● Task set:
• a. List every country mentioned by name in the cluster munitions passage.
• b. Pick up the cluster munitions passage immediately after its final sentence and continue it in the same style.

● Given passage:

※ ※ ※

Work has also commenced in several countries on eliminating their stockpiles of the weapon.
Spain became the first country to destroy its entire stockpile in March. Other countries were on their way, the Banning Cluster Munitions report released Friday said. These included Canada, Colombia and Britain.
Steve Goose, of Human Rights Watch’s arms control division, said he was “optimistic” the United States would eventually join the convention.
He noted that President Barack Obama, when he was in the Senate, supported some bans on cluster bombs, and also signed into law, after entering the White House, a permanent ban on exporting the weapon.
Cluster bombs eject sub-munitions over a wide area, making them a deadly and generally imprecise weapon. Many fail to explode and effectively turn into landmines scattered across civilian populated areas. Clearing them can also be an expensive task.
In Afghanistan, for example, Human Rights Watch said 232 strikes by the US army spread 1,228 cluster bombs, with 248,056 bomblets, throughout the country in 2001 and 2002. Parts of the country were also covered by the weapon during the Soviet invasion.
Afghanistan, like Laos and several other countries, remains heavily affected by cluster munitions.
“Cluster bombs have killed and injured far too many civilians at the time of attack,” said Steve Goose, of Human Rights Watch’s arms control division.
“Even worse, they go on killing days, weeks, months and even decades later,” he added, explaining that after they fail to explode they can remain for years in the ground or in lakes where people fish.

※ ※ ※

● Extracted material:

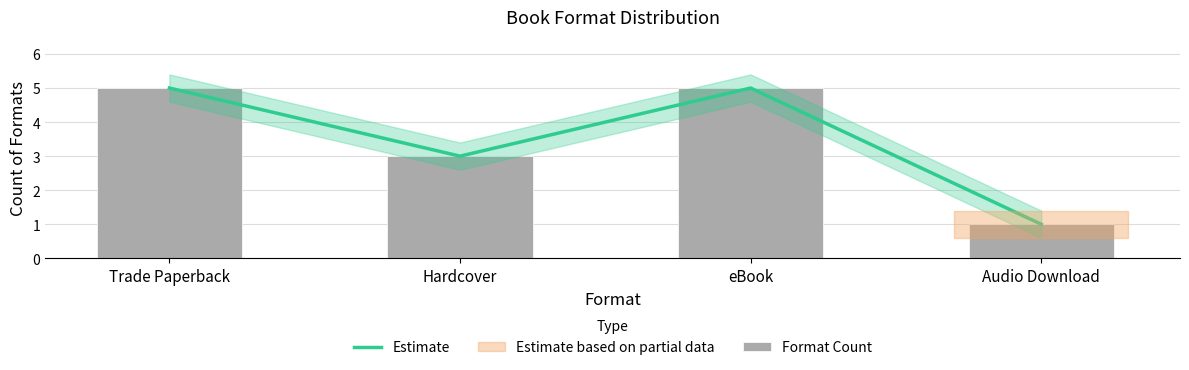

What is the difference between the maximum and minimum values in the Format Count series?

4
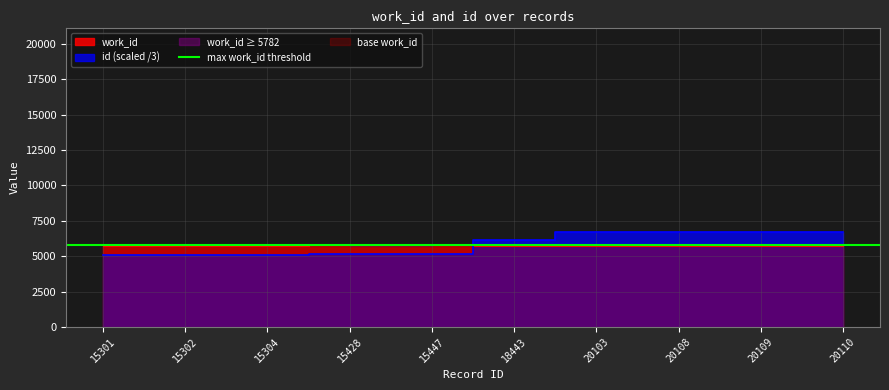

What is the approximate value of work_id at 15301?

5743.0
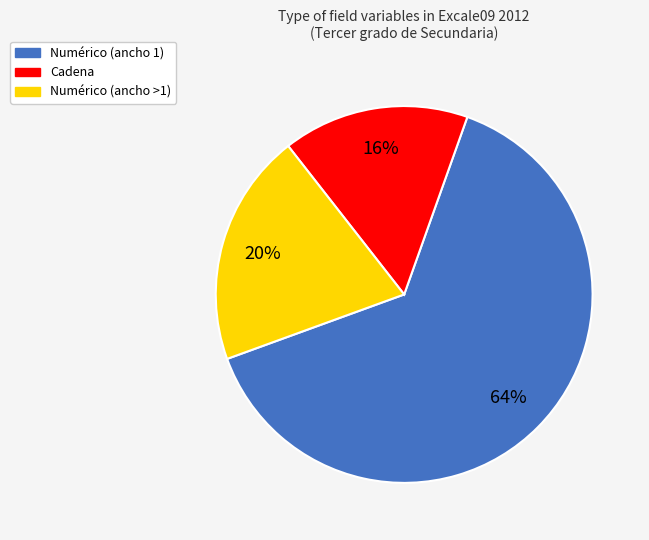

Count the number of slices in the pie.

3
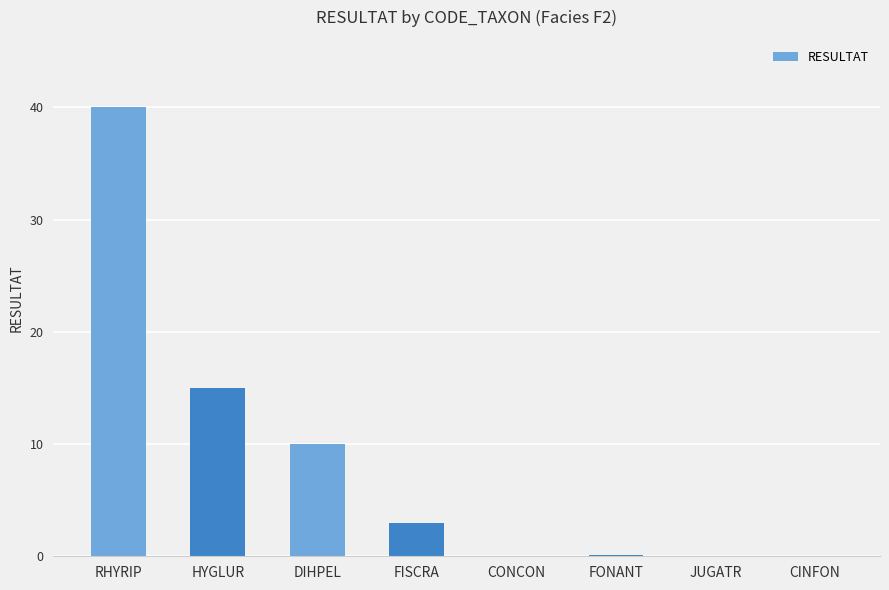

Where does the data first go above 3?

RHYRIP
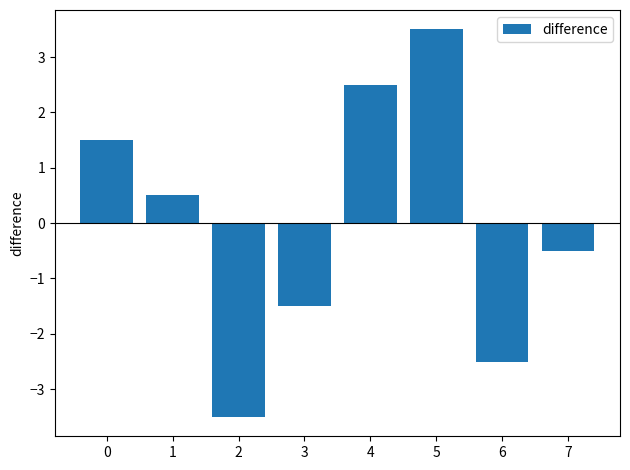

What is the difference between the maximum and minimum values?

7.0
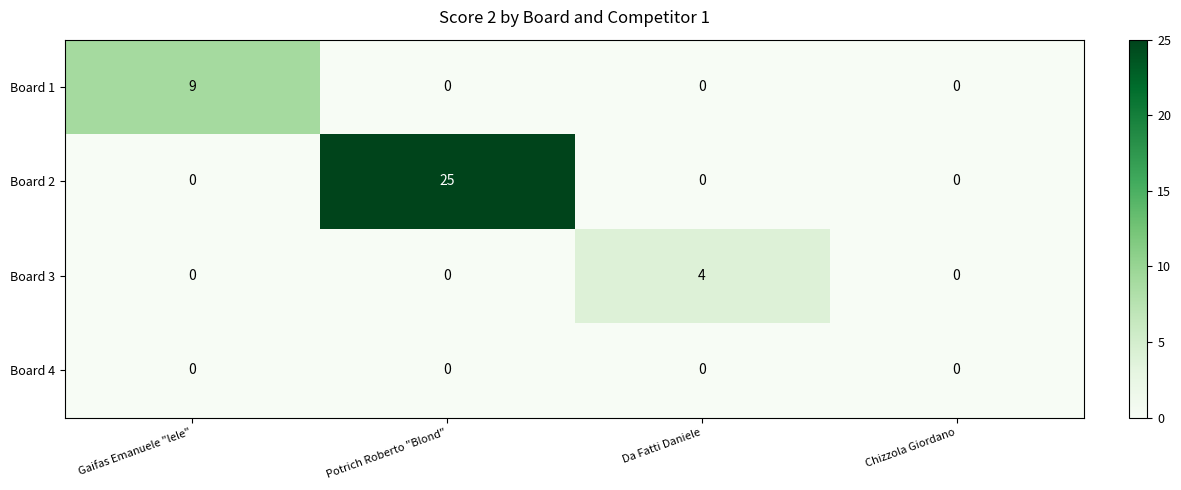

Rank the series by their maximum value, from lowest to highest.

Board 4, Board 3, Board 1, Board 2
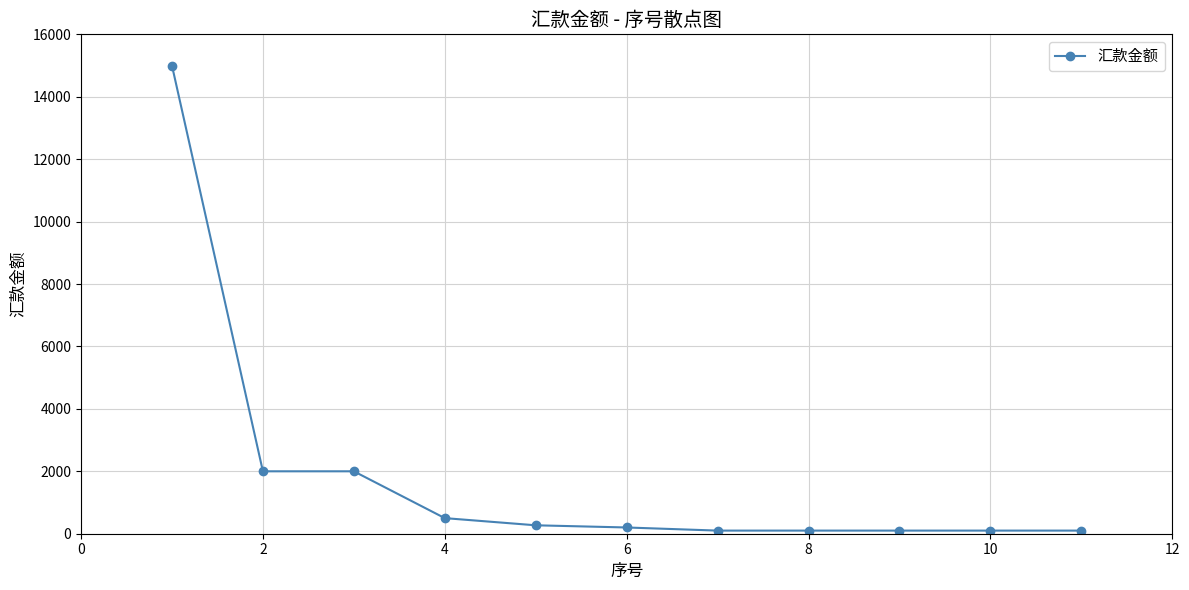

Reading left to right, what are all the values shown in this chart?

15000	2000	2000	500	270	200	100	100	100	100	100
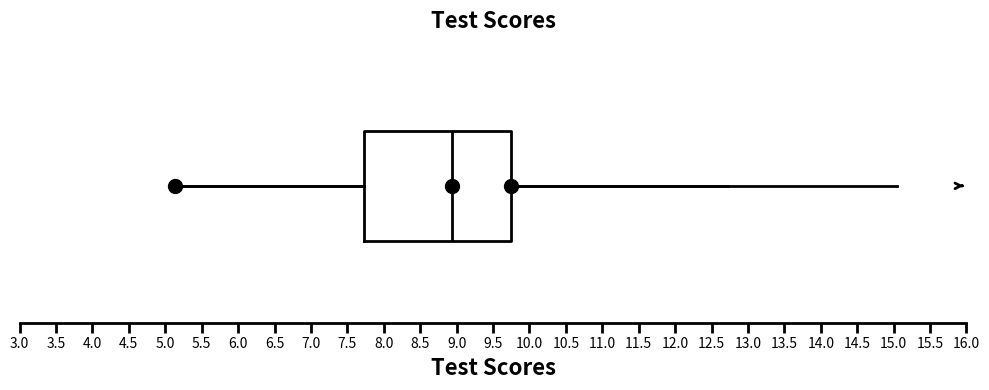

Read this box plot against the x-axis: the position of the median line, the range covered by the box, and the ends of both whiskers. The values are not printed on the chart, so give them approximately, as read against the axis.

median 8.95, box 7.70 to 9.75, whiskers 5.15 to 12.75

※ ※ ※

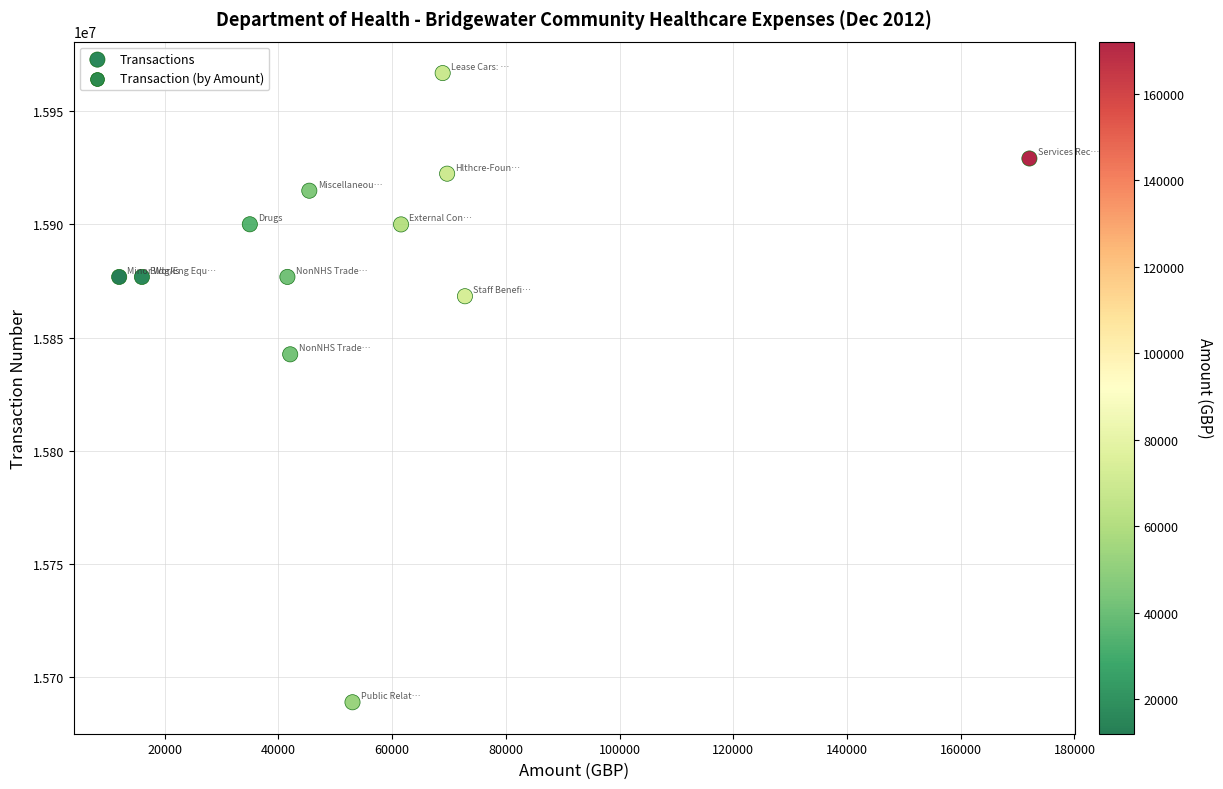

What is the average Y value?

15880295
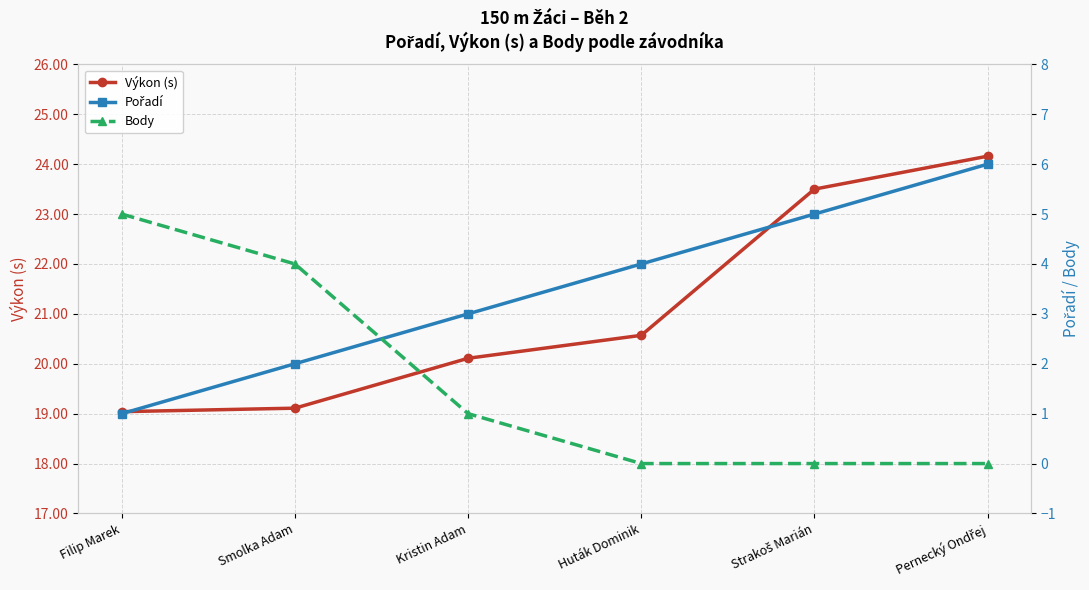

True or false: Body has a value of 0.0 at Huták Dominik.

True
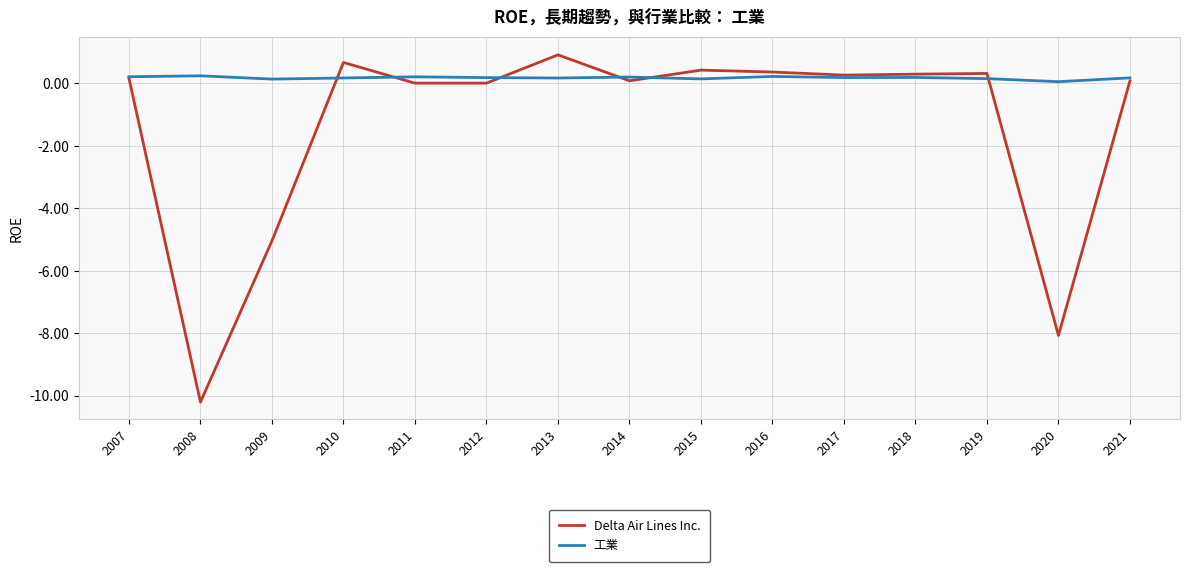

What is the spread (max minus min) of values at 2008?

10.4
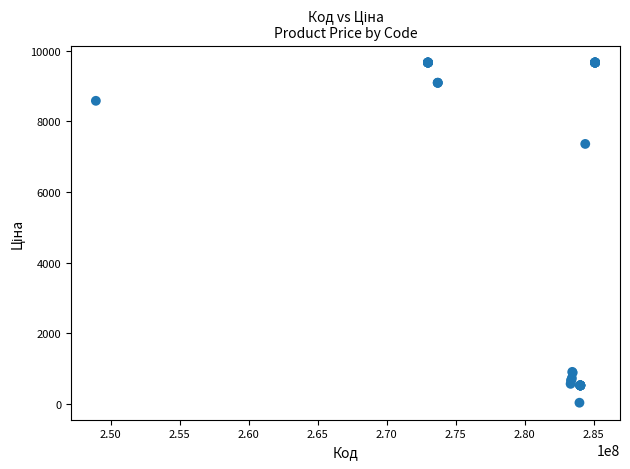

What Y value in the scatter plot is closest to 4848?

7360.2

※ ※ ※

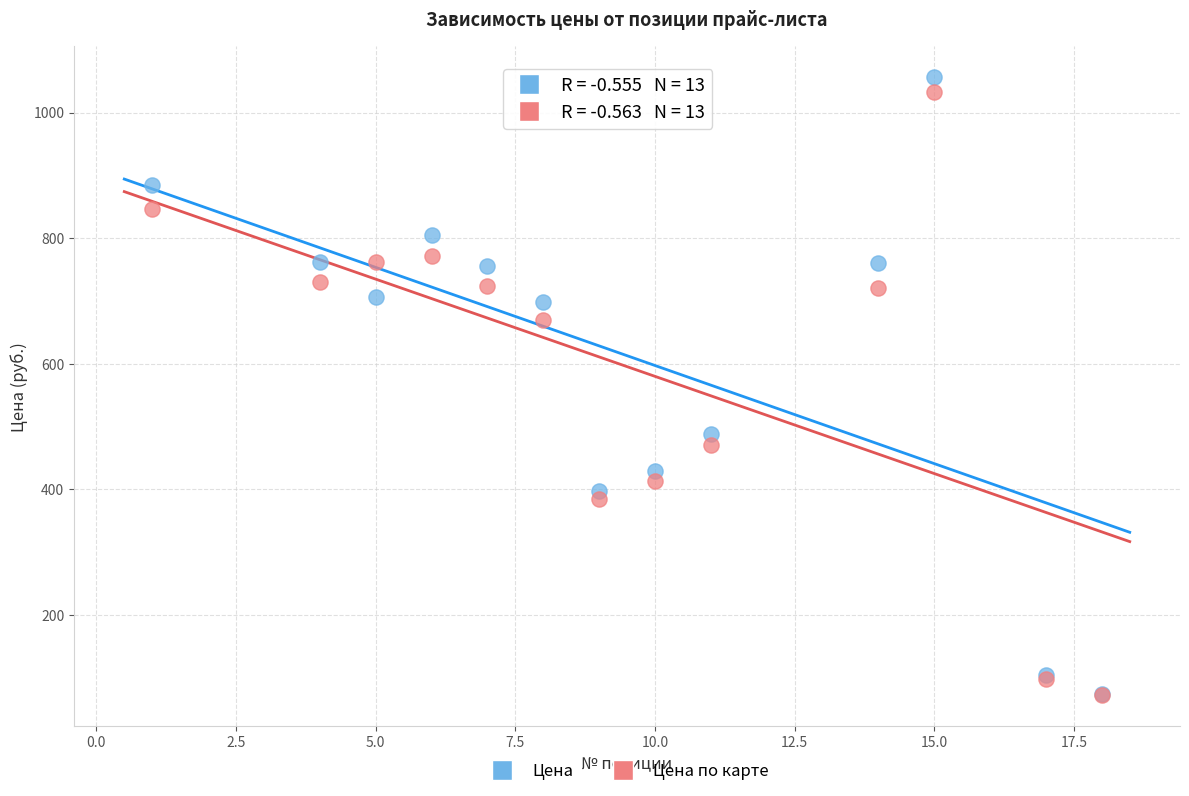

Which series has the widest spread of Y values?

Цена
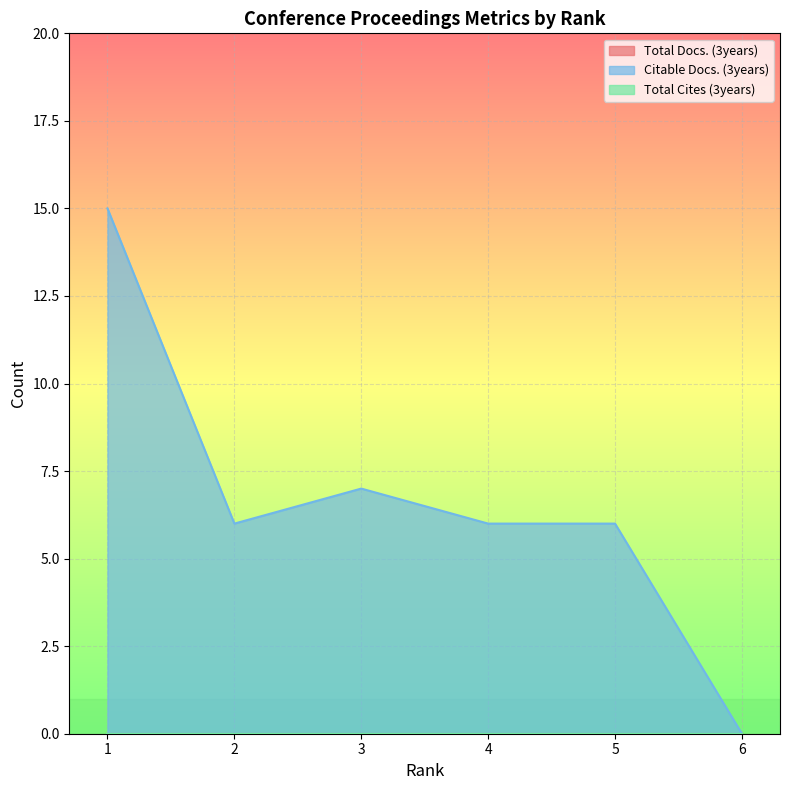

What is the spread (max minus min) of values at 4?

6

※ ※ ※

● Answers to the exercises:
• a. Spain, Canada, Colombia, Britain, the United States, Afghanistan, Laos

• b.
The coalition said some of the world’s biggest users and stockpilers have not yet signed up to the convention. These include the US, Russia, China, North Korea, and Israel.
It was Israel’s massive use of clusters in southern Lebanon in 2006 that sparked rights groups into action on getting the treaty together, the report said.
Russia and Georgia have both been accused of using the weapon during their conflict last summer.
Cluster bombs were still believed to be produced in at least 17 states. At the same time, more countries who support the treaty were also banning the transport of the weapon through their territory, effectively limiting the way to move them.
The treaty, beyond calling for the complete destruction of all cluster bombs within a decade, also orders states to give extensive assistance to victims of munition.
It does not include clauses on criminal prosecution against users, and the campaigners said that would have to be decided at the level of national legislators.
Six months after the 30th country signs the treaty it will enter into force. That is expected to occur next year, Goose said.
The progress made in ending the use of the bombs was a “remarkable story of sea change in the international perspective on the weapon,” Goose said.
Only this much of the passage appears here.